New Year's Day will always hold a special place in David Hillard's life. That was the day his friends discovered him unconscious and unresponsive in a watery ravine, where he had been lying for more than 14 hours.
It was also the day a dedicated team of healthcare professionals brought him back from the brink of near-certain death.
From the very start of his rescue, responders with Hawkins County EMS were faced with challenges. The crew had trouble reaching the ravine and had to rely on the assistance of a neighbor, who pulled their ambulance with a tractor. Once they reached Hillard, he was barely clinging to life, with a body temperature of 72 degrees.
Within minutes of being loaded into the ambulance, Hillard went into cardiac arrest. The EMS team attempted to restore his heartbeat with medications and CPR, and they tried to warm his body during his ride to Hawkins County Memorial Hospital.

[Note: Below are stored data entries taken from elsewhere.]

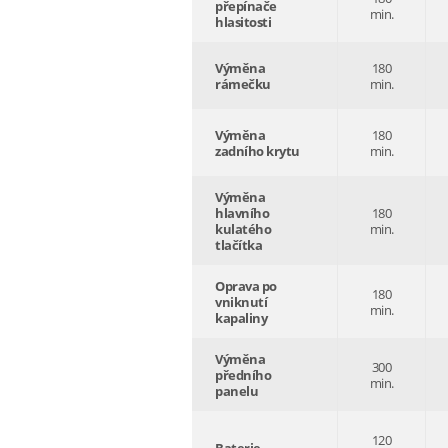
přepínače
min.
hlasitosti
Výměna
180
rámečku
min.
Výměna
180
zadního krytu
min.
Výměna
hlavního
180
kulatého
min.
tlačítka
Oprava po
180
vniknutí
min.
kapaliny
Výměna
300
předního
min.
panelu
120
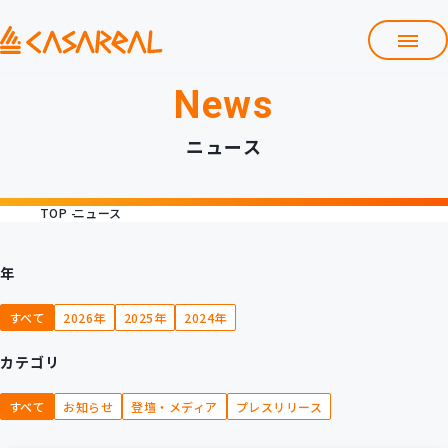
News
TOP
カサレアルについて
ニュース
会社情報
サービス
TOP
ニュース
プロダクト開発支援
クラウド導入支援
Git導入支援
年
システム構築支援
すべて
2026年
2025年
2024年
研修サービス
カテゴリ
定型コース
新入社員コース
すべて
お知らせ
登壇・メディア
プレスリリース
カスタマイズコース
教材購入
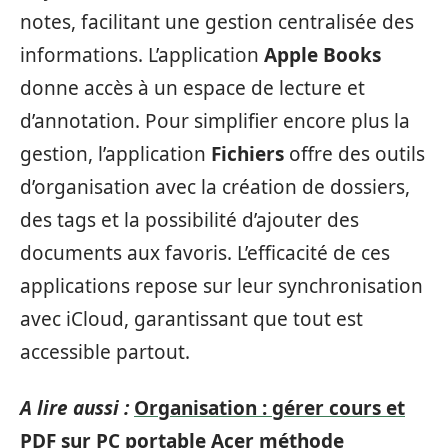
notes, facilitant une gestion centralisée des
informations. L’application
Apple Books
donne accès à un espace de lecture et
d’annotation. Pour simplifier encore plus la
gestion, l’application
Fichiers
offre des outils
d’organisation avec la création de dossiers,
des tags et la possibilité d’ajouter des
documents aux favoris. L’efficacité de ces
applications repose sur leur synchronisation
avec iCloud, garantissant que tout est
accessible partout.
A lire aussi :
Organisation : gérer cours et
PDF sur PC portable Acer méthode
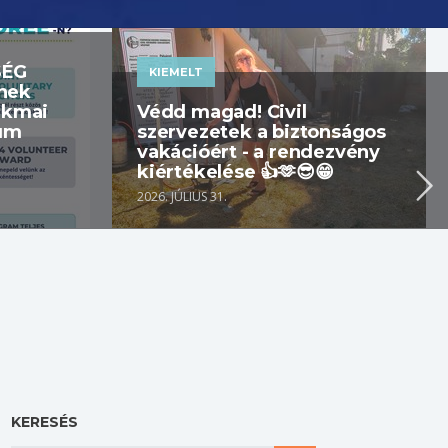
SÉG
KIEMELT
nek
akmai
Védd magad! Civil
tum
szervezetek a biztonságos
vakációért - a rendezvény
kiértékelése 👍🫶😎😁
2026. JÚLIUS 31.
KERESÉS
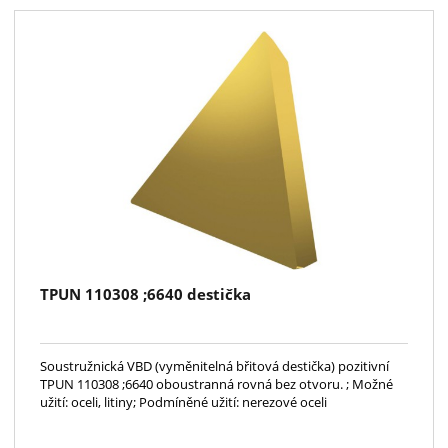
TPUN 110308 ;6640 destička
Soustružnická VBD (vyměnitelná břitová destička) pozitivní
TPUN 110308 ;6640 oboustranná rovná bez otvoru. ; Možné
užití: oceli, litiny; Podmíněné užití: nerezové oceli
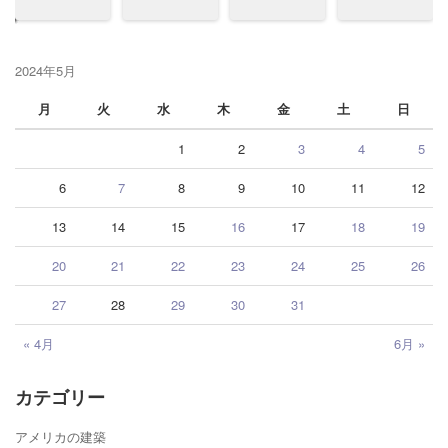
2024年5月
月
火
水
木
金
土
日
1
2
3
4
5
6
7
8
9
10
11
12
13
14
15
16
17
18
19
20
21
22
23
24
25
26
27
28
29
30
31
« 4月
6月 »
カテゴリー
アメリカの建築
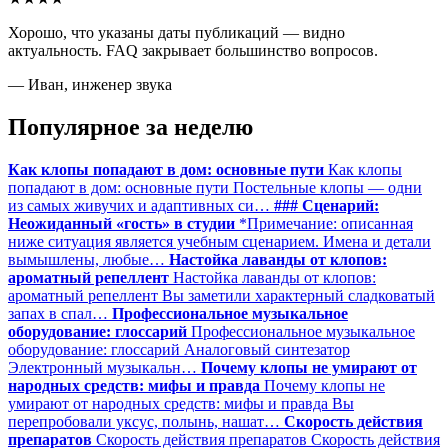
Хорошо, что указаны даты публикаций — видно
актуальность. FAQ закрывает большинство вопросов.
— Иван, инженер звука
Популярное за неделю
Как клопы попадают в дом: основные пути
Как клопы
попадают в дом: основные пути Постельные клопы — одни
из самых живучих и адаптивных си…
### Сценарий:
Неожиданный «гость» в студии
*Примечание: описанная
ниже ситуация является учебным сценарием. Имена и детали
вымышлены, любые…
Настойка лаванды от клопов:
ароматный репеллент
Настойка лаванды от клопов:
ароматный репеллент Вы заметили характерный сладковатый
запах в спал…
Профессиональное музыкальное
оборудование: глоссарий
Профессиональное музыкальное
оборудование: глоссарий Аналоговый синтезатор
Электронный музыкальн…
Почему клопы не умирают от
народных средств: мифы и правда
Почему клопы не
умирают от народных средств: мифы и правда Вы
перепробовали уксус, полынь, нашат…
Скорость действия
препаратов
Скорость действия препаратов Скорость действия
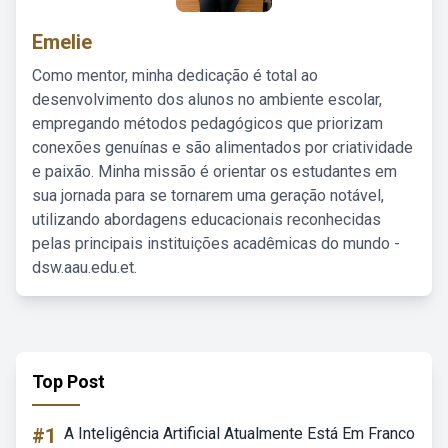
Emelie
Como mentor, minha dedicação é total ao
desenvolvimento dos alunos no ambiente escolar,
empregando métodos pedagógicos que priorizam
conexões genuínas e são alimentados por criatividade
e paixão. Minha missão é orientar os estudantes em
sua jornada para se tornarem uma geração notável,
utilizando abordagens educacionais reconhecidas
pelas principais instituições acadêmicas do mundo -
dsw.aau.edu.et.
Top Post
#1
A Inteligência Artificial Atualmente Está Em Franco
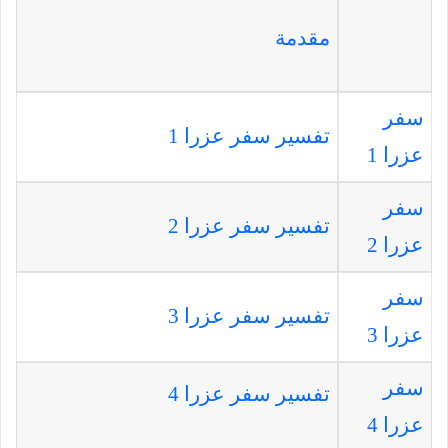
مقدمة
سفر
تفسير سفر عزرا 1
عزرا 1
سفر
تفسير سفر عزرا 2
عزرا 2
سفر
تفسير سفر عزرا 3
عزرا 3
سفر
تفسير سفر عزرا 4
عزرا 4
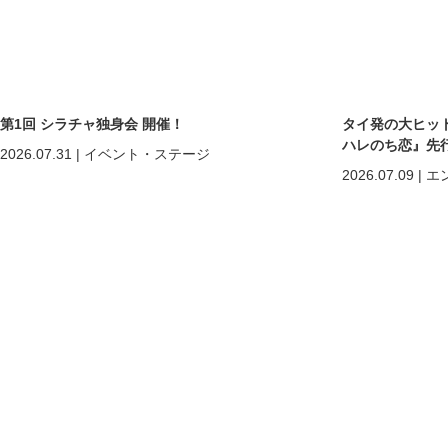
第1回 シラチャ独身会 開催！
タイ発の大ヒットB
ハレのち恋』先
2026.07.31
|
イベント・ステージ
2026.07.09
|
エ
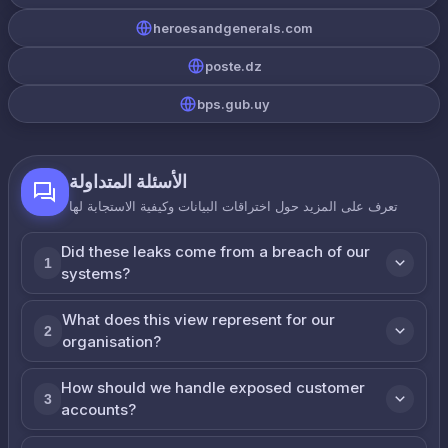
heroesandgenerals.com
poste.dz
bps.gub.uy
الأسئلة المتداولة
تعرف على المزيد حول اختراقات البيانات وكيفية الاستجابة لها
Did these leaks come from a breach of our
1
systems?
What does this view represent for our
2
organisation?
How should we handle exposed customer
3
accounts?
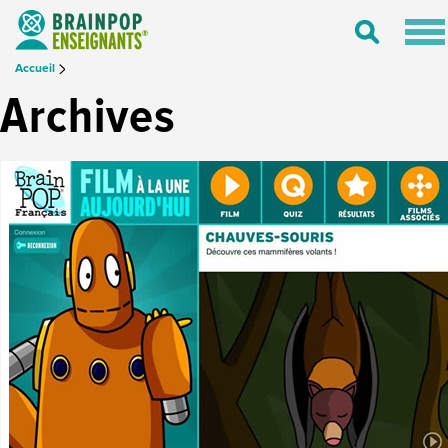
Tog
Toggle
nav
Search
Accueil
Archives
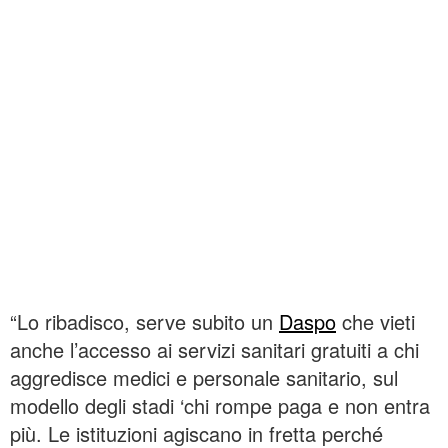
“Lo ribadisco, serve subito un
Daspo
che vieti
anche l’accesso ai servizi sanitari gratuiti a chi
aggredisce medici e personale sanitario, sul
modello degli stadi ‘chi rompe paga e non entra
più. Le istituzioni agiscano in fretta perché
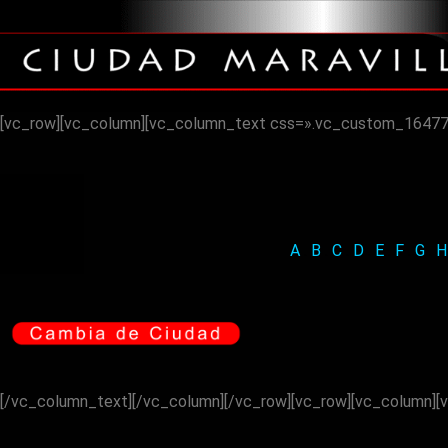
[vc_row][vc_column][vc_column_text css=».vc_custom_16477459
A
.
B
.
C
.
D
.
E
.
F
.
G
.
H
[/vc_column_text][/vc_column][/vc_row][vc_row][vc_column][v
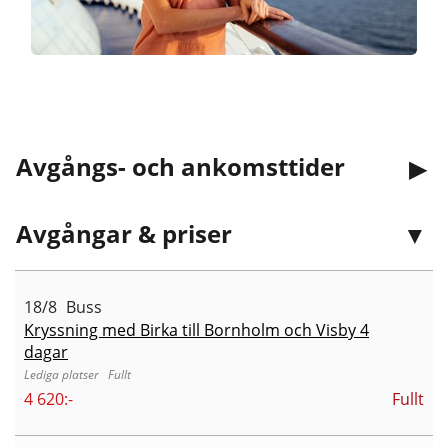
Avgångs- och ankomsttider
Avgångar & priser
18/8
Buss
Kryssning med Birka till Bornholm och Visby 4
dagar
Fullt
4 620:-
Fullt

Once there, Hillard's condition - already precarious - became dire, and hospital staff had to defibrillate his heart 15 times.
Beth Mann, a registered nurse at Hawkins County Memorial, worked on Hillard the entire 109 minutes he was in cardiac arrest. When the team finally saw a pulse, they set into a brief, but certainly joyous, celebration.
"We high-fived each other, but then we got into the mode of maintaining the beat," she said. "We were still worried he would die."
It soon became clear Hillard was going to survive, but his caregivers were still worried he may never fully regain consciousness. Mann looked into his eyes, which had glazed over.
Hillard was transferred to Holston Valley Medical Center but remained unconscious for three more days. Wayne Elam, paramedic supervisor with Hawkins County EMS, first discovered Hillard had become responsive when he called Holston Valley to check on his condition, and his call was transferred to the room.
"David actually answered the phone," Elam said. "I can't even describe how it felt - it was so amazing. No one knew what to say."
Hillard was released from the hospital 10 days later, but he still hadn't met the people who first saved his life. After his family arranged an emotional reunion with his caregivers, Hillard credited God with giving them the skills necessary to give him another chance to live.